[Table of Contents](00.00-Learning-ML.ipynb#Table-of-Contents) &bull; [&larr; *Chapter 2.01 - Dummy Classifiers*](02.01-Dummy-Classifiers.ipynb) &bull; [*Chapter 2.03 - k-Nearest Neighbours* &rarr;](02.03-k-Nearest-Neighbours.ipynb)

---

# Chapter 2.02 - Naive Bayes

In statistics, *Bayes theorem* describes the probability of an occurence based on input conditions. The theorem states: the probability of A given B is equal to the probability of B given A multiplied by the probability of A and divided by the probability of B, or notationally:

    P(A|B) = P(B|A) * P(A) / P(B)

`P()` means *the probability of* and `|` means *given* or "where".

In other words `P(A|B)` means "the probability of A occuring when B occurs".

A naive Bayes classifier applies this theorem naively, assuming that features (inputs into) in the model are indepedent of (unrelated to) each other.

In the previous chapter, we looked at using class probabilities to build a dummy classifier, and considered an example that 95% of loans do not default. This probability is known as a *prior* probability - it is known without knowing anything about the class inputs.


## Proof of Bayes theorem

We can prove Bayes theorem by starting with the probability of two events, A and B, occuring together.

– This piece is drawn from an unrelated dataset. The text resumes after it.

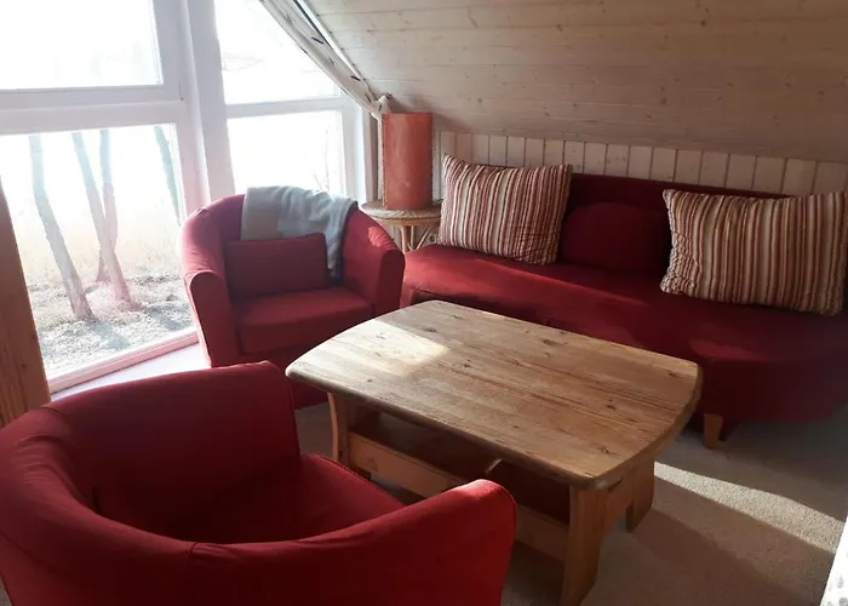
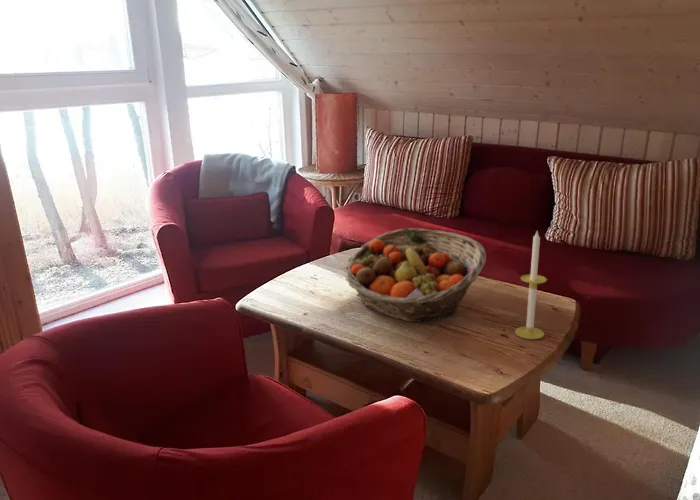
+ candle [514,231,548,340]
+ fruit basket [344,227,487,323]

    P(A and B) = P(A) * P(B|A)
    also
    P(A and B) = P(B) * P(A|B)

Equating the right sides of each equation:

    P(B) * P(A|B) = P(A) * P(B|A)

Divide both sides by `P(B)`, gives us Bayes theorem:

    P(A|B) = P(A) * P(B|A) / P(B)

## Binary inputs

Let's expand our dummy classifier example with some input:

| Employment | Default | Count |
|---|---|---|
| FT | N | 59 |
| FT | Y | 1 |
| PT | N | 36 |
| PT | Y | 4 |

Probability of default given full-time employment:

    P(Default=Y|Emp=FT) = P(Default=Y) * P(Emp=FT|Default=Y) / P(Emp=FT)

    = 0.05 * 0.2 / 0.6
    = 0.0167...

Probability of default given part-time employment:

    P(Default=Y|Emp=PT) = P(Default=Y) * P(Emp=PT|Default=Y) / P(Emp=PT)

    = 0.05 * 0.8 / 0.4
    = 0.1

Given just one input, for this example we can see that part time employees are almost 6 times more likely to default than their full time counterparts.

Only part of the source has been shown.